Part III / ACS project ideas

Hardware-assisted generation garbage collection with CHERI

Prerequisites: Knowledge of C, graph theory, virtual memory, MIPS assembly

Sun Labs had a project (Project Maxwell) that identified that the objects in the young generation for a generational garbage collector and the objects in the cache are similar. This project added a full object memory to SPARC and allowed the young-generational collector to run entirely in the cache.

CHERI adds a capability-oriented view of virtual memory to the MIPS ISA. With CHERI, it is possible for the hardware to distinguish between pointers (capabilities to memory) and other data. A previous project wrote a purely software garbage collector that worked for C.

It should be possible to combine these two approaches into a single system that would provide generation garbage collection. The basic idea would be a young generation implemented as a semi-space collector in SRAM in a range of the virtual address space. When a capability to this is stored in the cache, it would be marked as a root. When a cache line containing a capability to such a location is flushed to main memory, it would trap to software, which would promote the object to an older generation.

The young generation could be collected entirely asynchronously, with read barriers implemented by trapping loads from the scratchpad, though an initial cut may prefer to make them synchronous.

Hardware page-table walker for BERI

BERI implements the MIPS R4K system-level interface, which mandates a software-managed TLB. When the CPU can not find an entry in the TLB, it raises an interrupt and the OS is responsible for installing the relevant TLB entry.

The advantage of this approach is that it makes it much easier to experiment with different page table designs - very important when the R4K was released in the early 1990s and virtual memory was still a very active research topic. Unfortunately, it also provides several disadvantages:

  • TLB fills must happen synchronously with respect to the main pipeline - the TLB can’t be speculatively filled waiting for a future load.
  • The TLB-handling interrupt routine consumes instruction cache space.
  • Entering the TLB-fill routine causes a pipeline flush.

A successful implementation will provide a hardware walker that can inspect the FreeBSD page table format and automatically fill the TLB if there is a page ready. As an extension, you could make the TLB-fill logic programmable so that it can support multiple page table formats, or hard-code some others (for example, an inverted page table).

Evaluation should show whether a hardware implementation is faster for a simple in-order pipeline (BERI) by running a variety of workloads with and without the hardware support.

Note: This project requires familiarity with Bluespec SystemVerilog and so is probably best suited to a Part III / ACS student taking the Advanced Computer Design course.

OS Support for Garbage Collection

Prerequisites: A good knowledge of C and the ability to work with concurrent data structures using fine-grained locking

Microsoft Windows provides an API for receiving notifications related to which pages have been modified. This is used in the .NET runtime, but similar interfaces are lacking on other systems. This project will involve modifying the FreeBSD virtual memory subsystem to provide an API that allows garbage collectors to query this data and modifying the Boehm collector to use it.
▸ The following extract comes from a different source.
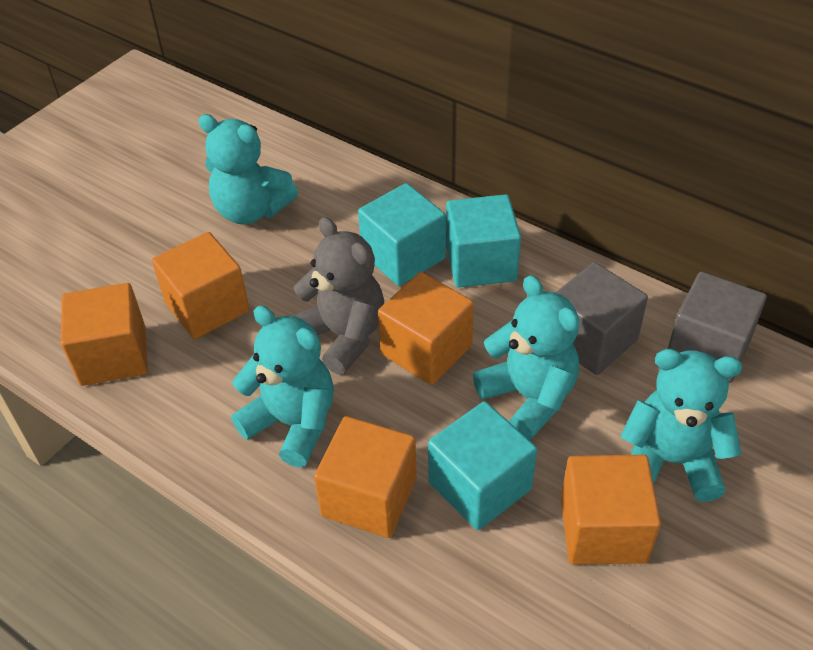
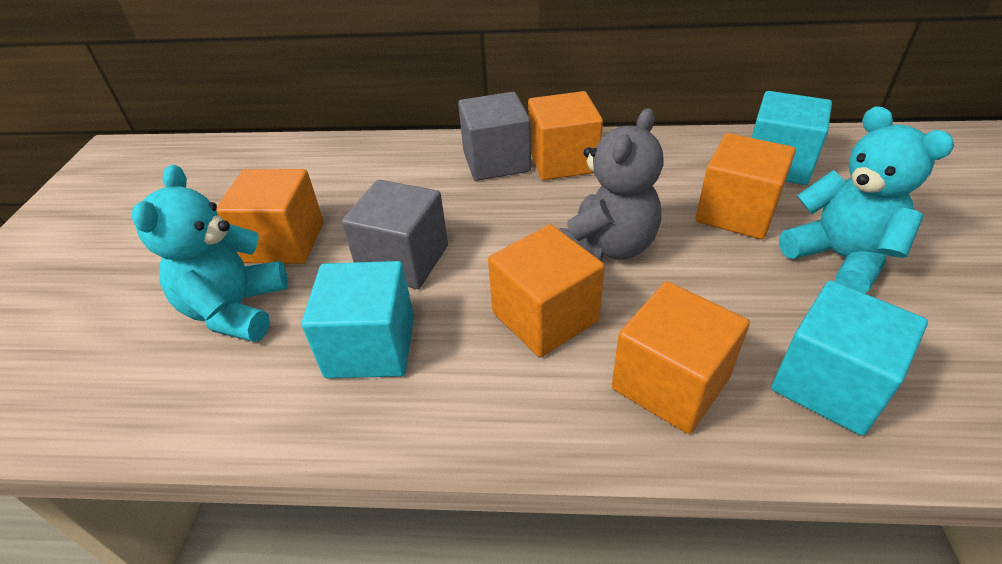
turquoise teddy bear: [198,114,298,224] [231,306,334,468] [473,275,579,440] [620,349,742,502] = 4 -> [132,165,288,342] [779,106,954,294] = 2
The Boehm collector provides a platform-independent mechanism for retrieving a list of dirty pages, along with multiple implementations (the Windows API, using mmap() to mark pages as read-only and catching the faults, and a few others) so these changes will be relatively small. The OS changes will be more significant. Some important considerations include:

  • The OS uses the dirty bit to identify pages that are candidates for swapping, so its notion of a dirty page is not the same as the garbage collector’s.
  • Programs use multiple threads. As a first approximation, it would be acceptable to only query for dirty bits after calling pthread_suspend_all_np().
  • For correctness in a garbage collector, it is acceptable to provide a superset of the modified pages - scanning a page that is not modified only hurts performance - but missing a write is a serious problem.

The implementation will most likely involve adding a counter to each page that is incremented when the page moves from clean to dirty status and querying a range of pages to identify whether their counters have incremented since a previous call (make sure you handle overflow in the counters sensibly! This can be just by providing a ‘reset all counters’ API to userspace and).

Evaluation should involve running the modified Boehm collector on some benchmarks and determining whether it provides better performance. If it doesn’t, then evaluation should describe what the overheads were that offset the speedup.